- Born: 11 January 1980 (age 46) Florence, Italy
- Other name: Sei gemelli Giannini (Italian)

= Giannini sextuplets =

Italian sextuplets (born 1980)

The Giannini sextuplets (born 11 January 1980) are a set of sextuplets born to Rosanna Caviglia Giannini and Franco Giannini at the hospital in Villa Medici at Careggi, Florence, Italy. They were the second set of sextuplets in the world to survive past infancy, and the first surviving sextuplets to be born in Europe.

The Giannini sextuplets were born six years to the date after the Rosenkowitz sextuplets, the first surviving sextuplets on record. The sextuplets are made up of four boys and two girls. They are, in birth order;

| Baby Order | Time of Birth | Sex | Birth Weight | Name |
|---|---|---|---|---|
| A |  | Girl |  | Letizia |
| B |  | Girl |  | Linda |
| C |  | Boy |  | Fabrizio |
| D |  | Boy |  | Francesco |
| E |  | Boy |  | Giorgio |
| F |  | Boy |  | Roberto |

==Backstory==
Rosanna Caviglia was born and raised in the Casentino Valley and made a living as an elementary school teacher in the provincial town of Arezzo. She married Franco Giannini in 1976.

The children were conceived after a series of hormone treatments brought on by Rosanna Giannini's worry that she was starting an unnaturally early menopause at the age of 29. When she went to her gynecologist for her first ultrasound, she was told not to publicly release the news for fear that it would cause an international media circus.

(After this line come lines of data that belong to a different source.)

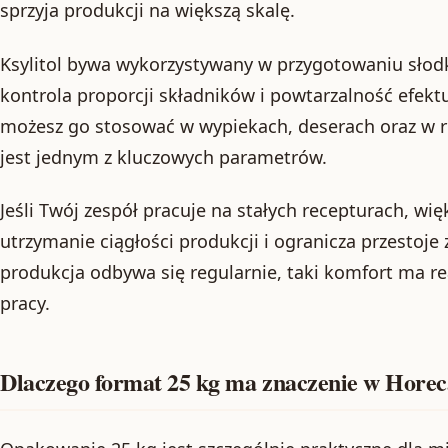
sprzyja produkcji na większą skalę.
Ksylitol bywa wykorzystywany w przygotowaniu słodki
kontrola proporcji składników i powtarzalność efekt
możesz go stosować w wypiekach, deserach oraz w r
jest jednym z kluczowych parametrów.
Jeśli Twój zespół pracuje na stałych recepturach, w
utrzymanie ciągłości produkcji i ogranicza przestoje
produkcja odbywa się regularnie, taki komfort ma re
pracy.
Dlaczego format 25 kg ma znaczenie w Hore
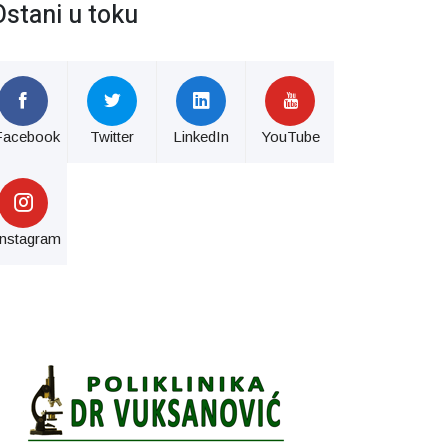
Ostani u toku
Facebook
Twitter
LinkedIn
YouTube
Instagram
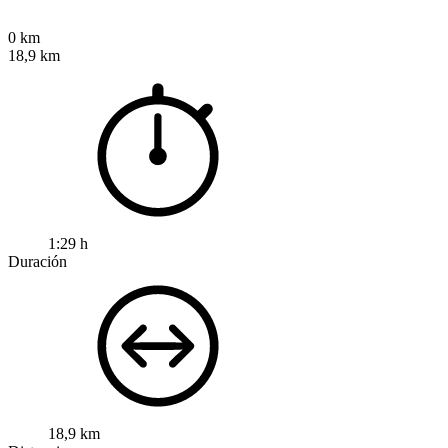
0 km
18,9 km
1:29 h
Duración
18,9 km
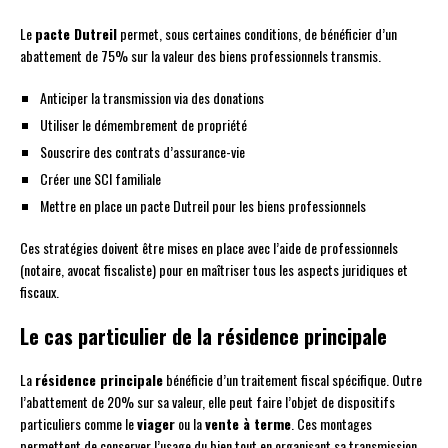
Le
pacte Dutreil
permet, sous certaines conditions, de bénéficier d’un
abattement de 75% sur la valeur des biens professionnels transmis.
Anticiper la transmission via des donations
Utiliser le démembrement de propriété
Souscrire des contrats d’assurance-vie
Créer une SCI familiale
Mettre en place un pacte Dutreil pour les biens professionnels
Ces stratégies doivent être mises en place avec l’aide de professionnels
(notaire, avocat fiscaliste) pour en maîtriser tous les aspects juridiques et
fiscaux.
Le cas particulier de la résidence principale
La
résidence principale
bénéficie d’un traitement fiscal spécifique. Outre
l’abattement de 20% sur sa valeur, elle peut faire l’objet de dispositifs
particuliers comme le
viager
ou la
vente à terme
. Ces montages
permettent de conserver l’usage du bien tout en organisant sa transmission.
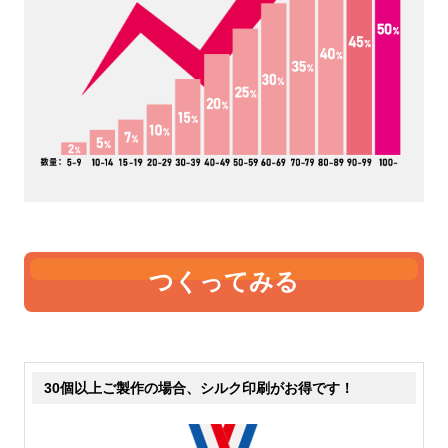
いちばん薄手です。中身が透
薄手です。5オンスも中身が
けて見えるのが分かります。
透けて見えます。やや4オン
価格が安いのでノベルティや
スよりも厚くなりますので、
販促として製作する事が多い
ちょっとしっかりとした雰囲
です。たためる機能のあるエ
気にはなります。手軽なトー
コバッグなどは、4オンスで
トバッグとして販売するなら
作っているものが比較的多い
最低5オンスはあった方が良
です。
さそうです。
つくってみる
6オンス
8オンス
表現が難しいのですが、薄手
若干透けますが、中身が見え
30個以上ご製作の場合、シルク印刷がお得です！
の中では、厚手です。透け具
るということは無いと思って
合もだいぶ気にならないレベ
大丈夫です。ここから中厚手
ルです。たたんだりできる厚
になり、しっかりとした雰囲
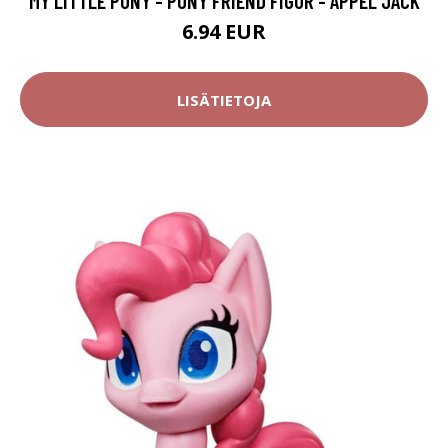
MY LITTLE PONY - PONY FRIEND FIGUR - APPEL JACK
6.94 EUR
LISÄTIETOJA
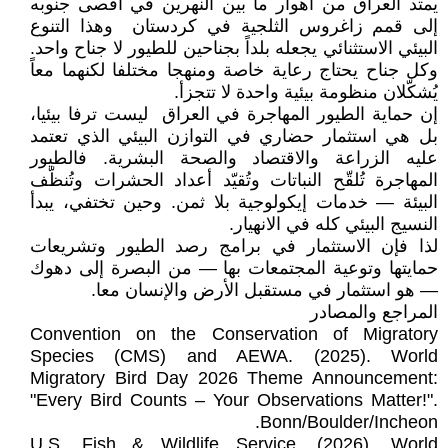
يمتد العراق من أهوار ما بين النهرين في أقصى جنوبه
إلى قمم زاغروس الثلجية في كردستان وهذا التنوع
البيئي الاستثنائي يجعله بلداً بجناحين للطيور لا جناح واحد.
وكل جناح يحتاج رعاية خاصة ومنهجا مختلفا لكنهما معاً
يُشكّلان منظومة بيئية واحدة لا تتجزأ.
إن حماية الطيور المهاجرة في العراق ليست ترفا بيئيا،
بل هي استثمار حضاري في التوازن البيئي الذي تعتمد
عليه الزراعة والاقتصاد والصحة البشرية. فالطيور
المهاجرة تُلقّح النباتات وتُقيّد أعداد الحشرات وتُنظّف
البيئة — خدمات إيكولوجية بلا ثمن. وحين تختفي، يبدأ
النسيج البيئي كله في الانهيار.
لذا فإن الاستثمار في برامج رصد الطيور وتشريعات
حمايتها وتوعية المجتمعات بها — من البصرة إلى دهوك
— هو استثمار في مستقبل الأرض والإنسان معا.
المراجع والمصادر
Convention on the Conservation of Migratory
Species (CMS) and AEWA. (2025). World
Migratory Bird Day 2026 Theme Announcement:
"Every Bird Counts – Your Observations Matter!".
Bonn/Boulder/Incheon.
U.S. Fish & Wildlife Service. (2026). World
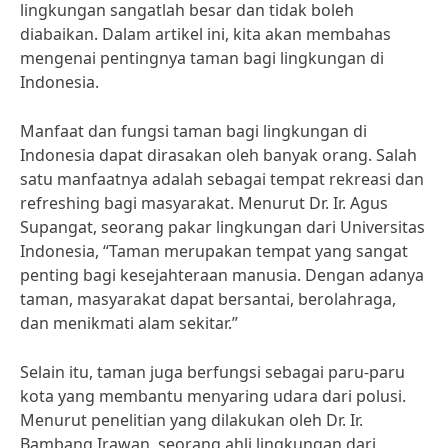
lingkungan sangatlah besar dan tidak boleh
diabaikan. Dalam artikel ini, kita akan membahas
mengenai pentingnya taman bagi lingkungan di
Indonesia.
Manfaat dan fungsi taman bagi lingkungan di
Indonesia dapat dirasakan oleh banyak orang. Salah
satu manfaatnya adalah sebagai tempat rekreasi dan
refreshing bagi masyarakat. Menurut Dr. Ir. Agus
Supangat, seorang pakar lingkungan dari Universitas
Indonesia, “Taman merupakan tempat yang sangat
penting bagi kesejahteraan manusia. Dengan adanya
taman, masyarakat dapat bersantai, berolahraga,
dan menikmati alam sekitar.”
Selain itu, taman juga berfungsi sebagai paru-paru
kota yang membantu menyaring udara dari polusi.
Menurut penelitian yang dilakukan oleh Dr. Ir.
Bambang Irawan, seorang ahli lingkungan dari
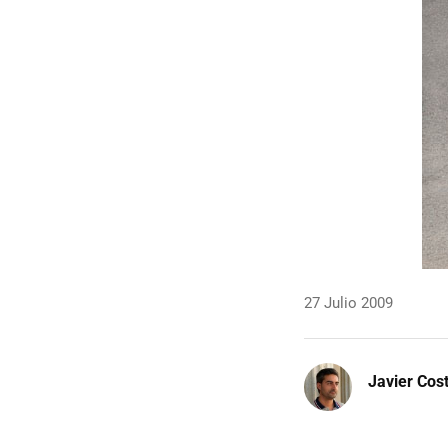
27 Julio 2009
Javier Cos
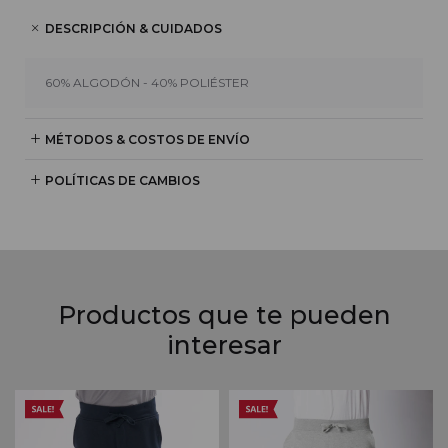
DESCRIPCIÓN & CUIDADOS
60% ALGODÓN - 40% POLIÉSTER
MÉTODOS & COSTOS DE ENVÍO
POLÍTICAS DE CAMBIOS
Productos que te pueden
interesar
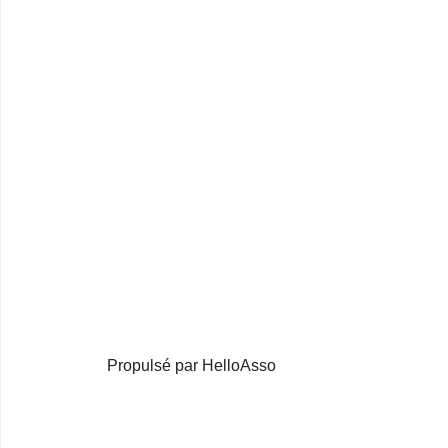
Propulsé par HelloAsso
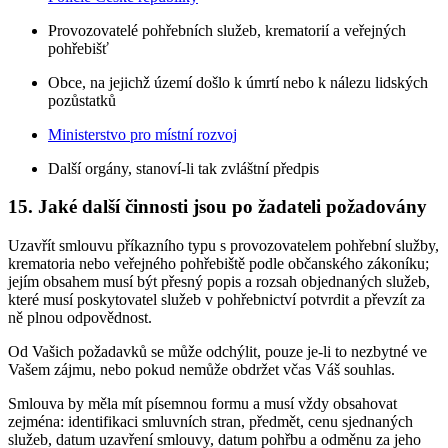
Provozovatelé pohřebních služeb, krematorií a veřejných
pohřebišť
Obce, na jejichž území došlo k úmrtí nebo k nálezu lidských
pozůstatků
Ministerstvo pro místní rozvoj
Další orgány, stanoví-li tak zvláštní předpis
15. Jaké další činnosti jsou po žadateli požadovány
Uzavřít smlouvu příkazního typu s provozovatelem pohřební služby,
krematoria nebo veřejného pohřebiště podle občanského zákoníku;
jejím obsahem musí být přesný popis a rozsah objednaných služeb,
které musí poskytovatel služeb v pohřebnictví potvrdit a převzít za
ně plnou odpovědnost.
Od Vašich požadavků se může odchýlit, pouze je-li to nezbytné ve
Vašem zájmu, nebo pokud nemůže obdržet včas Váš souhlas.
Smlouva by měla mít písemnou formu a musí vždy obsahovat
zejména: identifikaci smluvních stran, předmět, cenu sjednaných
služeb, datum uzavření smlouvy, datum pohřbu a odměnu za jeho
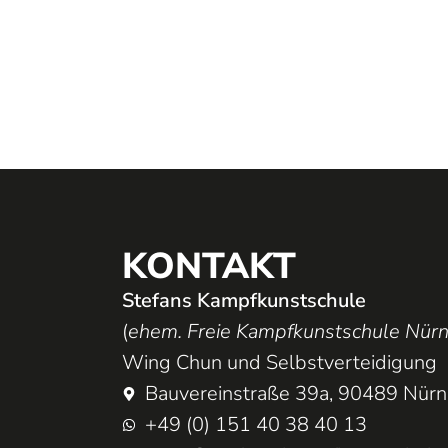
KONTAKT
Stefans Kampfkunstschule
(
ehem. Freie Kampfkunstschule Nür
Wing Chun und Selbstverteidigung
Bauvereinstraße 39a, 90489 Nür
+49 (0) 151 40 38 40 13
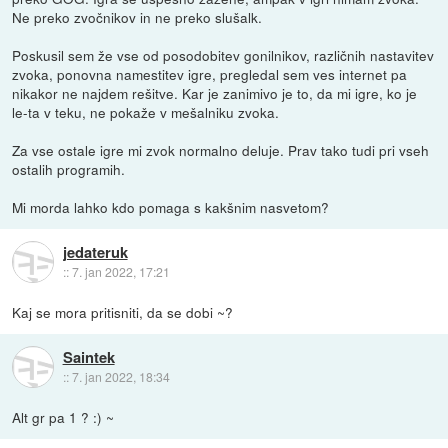
Ne preko zvočnikov in ne preko slušalk.
Poskusil sem že vse od posodobitev gonilnikov, različnih nastavitev
zvoka, ponovna namestitev igre, pregledal sem ves internet pa
nikakor ne najdem rešitve. Kar je zanimivo je to, da mi igre, ko je
le-ta v teku, ne pokaže v mešalniku zvoka.
Za vse ostale igre mi zvok normalno deluje. Prav tako tudi pri vseh
ostalih programih.
Mi morda lahko kdo pomaga s kakšnim nasvetom?
jedateruk
::
7. jan 2022, 17:21
Kaj se mora pritisniti, da se dobi ~?
Saintek
::
7. jan 2022, 18:34
Alt gr pa 1 ? :) ~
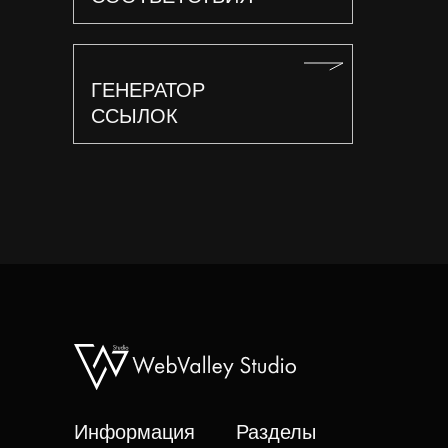
ГЕНЕРАТОР
ССЫЛОК
Информация
Разделы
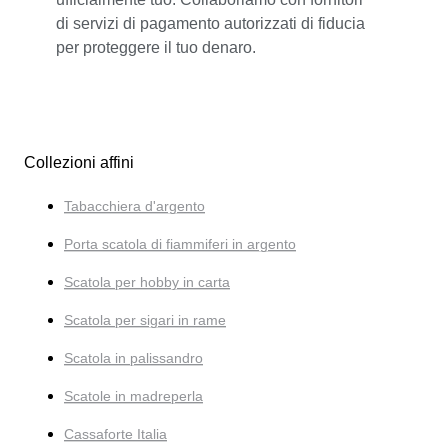
di servizi di pagamento autorizzati di fiducia
per proteggere il tuo denaro.
Collezioni affini
Tabacchiera d'argento
Porta scatola di fiammiferi in argento
Scatola per hobby in carta
Scatola per sigari in rame
Scatola in palissandro
Scatole in madreperla
Cassaforte Italia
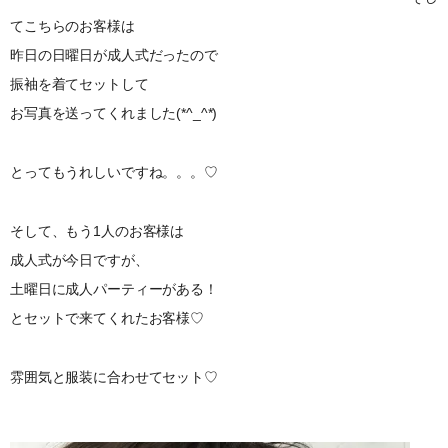
てこちらのお客様は
昨日の日曜日が成人式だったので
振袖を着てセットして
お写真を送ってくれました(*^_^*)
とってもうれしいですね。。。♡
そして、もう1人のお客様は
成人式が今日ですが、
土曜日に成人パーティーがある！
とセットで来てくれたお客様♡
雰囲気と服装に合わせてセット♡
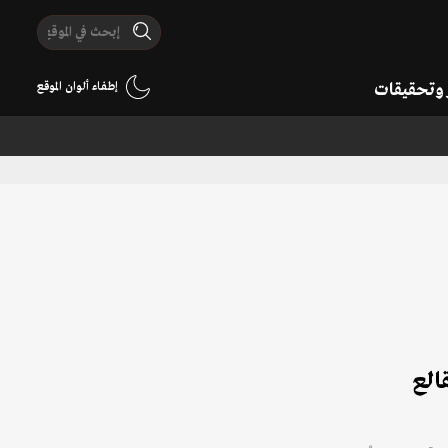
ر وتحقيقات
إطفاء ألوان الموقع
الع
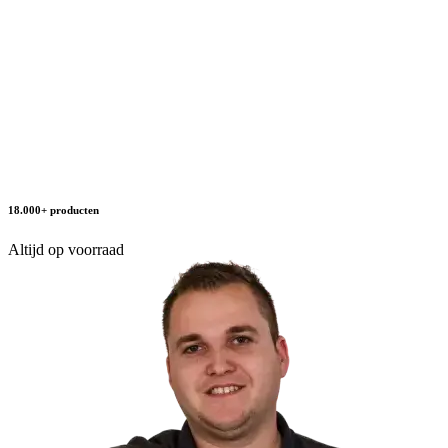
18.000+ producten
Altijd op voorraad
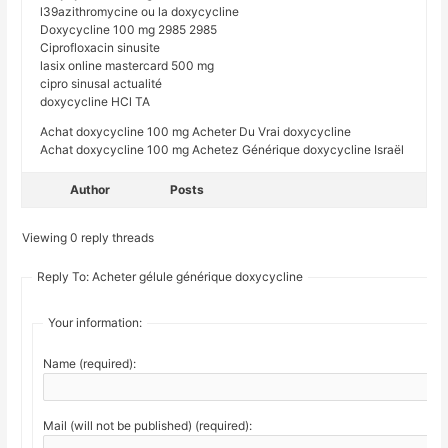
l39azithromycine ou la doxycycline
Doxycycline 100 mg 2985 2985
Ciprofloxacin sinusite
lasix online mastercard 500 mg
cipro sinusal actualité
doxycycline HCl TA
Achat doxycycline 100 mg Acheter Du Vrai doxycycline
Achat doxycycline 100 mg Achetez Générique doxycycline Israël
Author
Posts
Viewing 0 reply threads
Reply To: Acheter gélule générique doxycycline
Your information:
Name (required):
Mail (will not be published) (required):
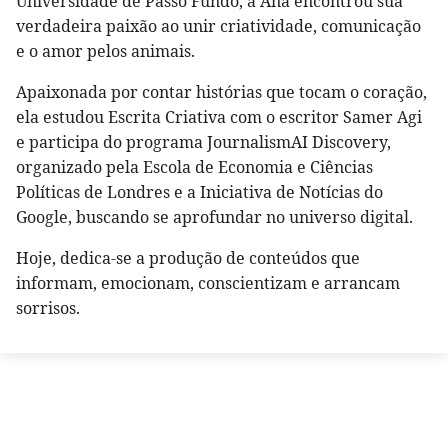
Universidade de Passo Fundo, a Ana encontrou sua
verdadeira paixão ao unir criatividade, comunicação
e o amor pelos animais.
Apaixonada por contar histórias que tocam o coração,
ela estudou Escrita Criativa com o escritor Samer Agi
e participa do programa JournalismAI Discovery,
organizado pela Escola de Economia e Ciências
Políticas de Londres e a Iniciativa de Notícias do
Google, buscando se aprofundar no universo digital.
Hoje, dedica-se a produção de conteúdos que
informam, emocionam, conscientizam e arrancam
sorrisos.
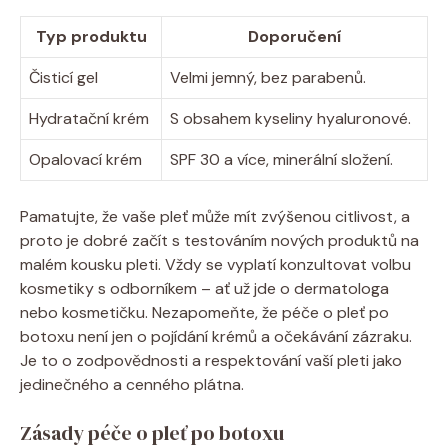
Typ produktu
Doporučení
Čisticí gel
Velmi jemný, bez parabenů.
Hydratační krém
S obsahem kyseliny hyaluronové.
Opalovací krém
SPF 30 a více, minerální složení.
Pamatujte, že vaše pleť může mít zvýšenou citlivost, a
proto je dobré začít s testováním nových produktů na
malém kousku pleti. Vždy se vyplatí konzultovat volbu
kosmetiky s odborníkem – ať už jde o dermatologa
nebo kosmetičku. Nezapomeňte, že péče o pleť po
botoxu není jen o pojídání krémů a očekávání zázraku.
Je to o zodpovědnosti a respektování vaší pleti jako
jedinečného a cenného plátna.
Zásady péče o pleť po botoxu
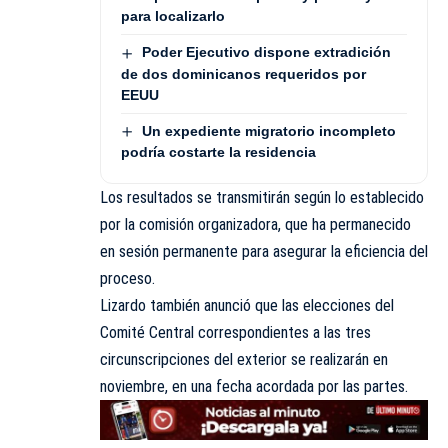
para localizarlo
Poder Ejecutivo dispone extradición
de dos dominicanos requeridos por
EEUU
Un expediente migratorio incompleto
podría costarte la residencia
Los resultados se transmitirán según lo establecido
por la comisión organizadora, que ha permanecido
en sesión permanente para asegurar la eficiencia del
proceso.
Lizardo también anunció que las elecciones del
Comité Central correspondientes a las tres
circunscripciones del exterior se realizarán en
noviembre, en una fecha acordada por las partes.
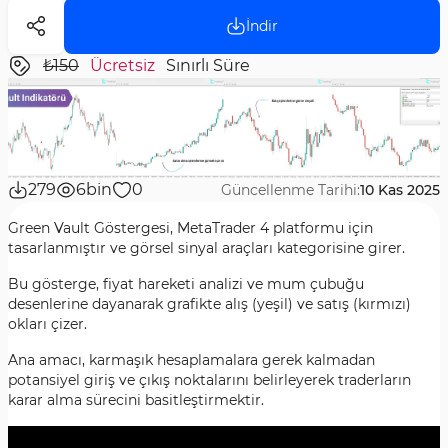
İndir
₺150
Ücretsiz
Sınırlı Süre
279
6bin
0
Güncellenme Tarihi:
10 Kas 2025
Green Vault Göstergesi, MetaTrader 4 platformu için
tasarlanmıştır ve görsel sinyal araçları kategorisine girer.
Bu gösterge, fiyat hareketi analizi ve mum çubuğu
desenlerine dayanarak grafikte alış (yeşil) ve satış (kırmızı)
okları çizer.
Ana amacı, karmaşık hesaplamalara gerek kalmadan
potansiyel giriş ve çıkış noktalarını belirleyerek traderların
karar alma sürecini basitleştirmektir.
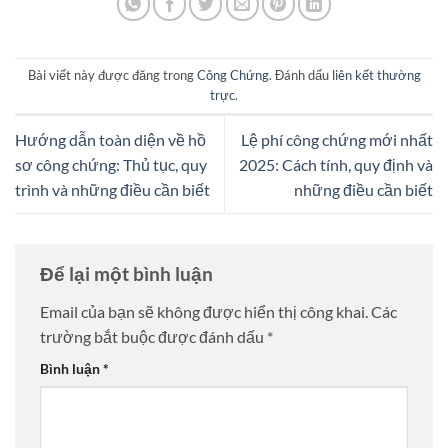
Bài viết này được đăng trong
Công Chứng
. Đánh dấu
liên kết thường
trực
.
Hướng dẫn toàn diện về hồ
Lệ phí công chứng mới nhất
sơ công chứng: Thủ tục, quy
2025: Cách tính, quy định và
trình và những điều cần biết
những điều cần biết
Để lại một bình luận
Email của bạn sẽ không được hiển thị công khai.
Các
trường bắt buộc được đánh dấu
*
Bình luận
*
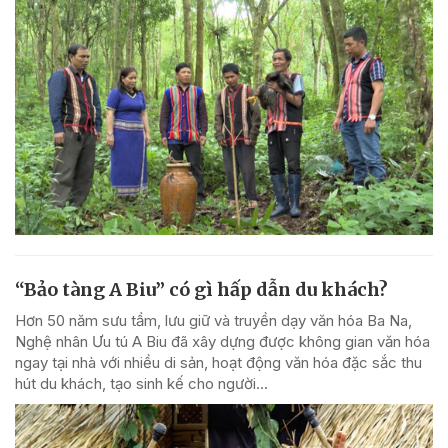
“Bảo tàng A Biu” có gì hấp dẫn du khách?
Hơn 50 năm sưu tầm, lưu giữ và truyền dạy văn hóa Ba Na,
Nghệ nhân Ưu tú A Biu đã xây dựng được không gian văn hóa
ngay tại nhà với nhiều di sản, hoạt động văn hóa đặc sắc thu
hút du khách, tạo sinh kế cho người...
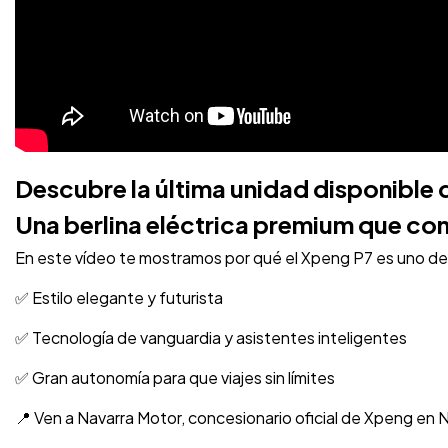
Descubre la última unidad disponible 
Una berlina eléctrica premium que com
En este vídeo te mostramos por qué el Xpeng P7 es uno de
✅ Estilo elegante y futurista
✅ Tecnología de vanguardia y asistentes inteligentes
✅ Gran autonomía para que viajes sin límites
📍 Ven a Navarra Motor, concesionario oficial de Xpeng en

==Birth and subsequent media attention==

The six babies were born on 11 January 1980 at Careggi University Hospital in Florence. Once the news broke about the birth, it brought them instant fame in their native Italy, where they were compared to the Bradford family from the popular American dramedy Eight is Enough, as well as internationally, with many news agencies competing for interviews. In the Italian newspapers, stories on the new brood pushed gossip about Princess Caroline off the front pages, and they were invited to Tokyo to take part in a Japanese television special. Their story was also covered in the 1984 book Vivere con sei gemelli (Living with sextuplets), as told to journalist Achille Mezzadri, famous for his work for Gente magazine.

In 1986, Rosanna Giannini signed an exclusive contract with a laundry detergent company in Italy, putting her and her children on television in advertisements for the brand. Of raising the children, Rosanna Giannini said, "There was always someone around; friends and relatives would come in to give us a hand." As far as assistance or charity were concerned, the Tuscan regional government helped the family with a stipend, but apart from that and the revenue received for a few years from the laundry detergent advertisements, the family supported themselves. The task was not easy; Rosanna Giannini estimated that she washed five loads of laundry every day, and that train travel for the entire family cost 250,000 lira a month (€195 in 2009).

==Later lives==

As the years went on, family problems (such as the death of Rosanna's father and a transplant to replace Francesco's defective kidney) caused the family to make their lives more private. Rosanna Giannini noted that a priest friend of hers warned her that the publicity would "cause a harmful imbalance" in their lives, but she said, "Nothing happened that was harmful... then the interest ended. Fortunately."

Now living private lives, none of the sextuplets have any interest in contributing to interviews for television. In regard to their ambitions, Rosanna Giannini said, "They are following other dreams, but if they wish to do [television] I'm not going to forbid it. I'll only tell them to stay with their feet always on the ground." Follow-up stories about the family have been published by the newspaper Corriere della Sera in 2000 in time for their 20th birthday celebration, and in 2004 by the magazine TV Sorrisi e Canzoni.

As of 2004, four of the six sextuplets were studying at university: Linda and Letizia were studying literature, Fabrizio was studying hydroelectricity, and Giorgio was studying economics. Roberto and Francesco were working at a textile company, one as a loom operator and the other as a clerk.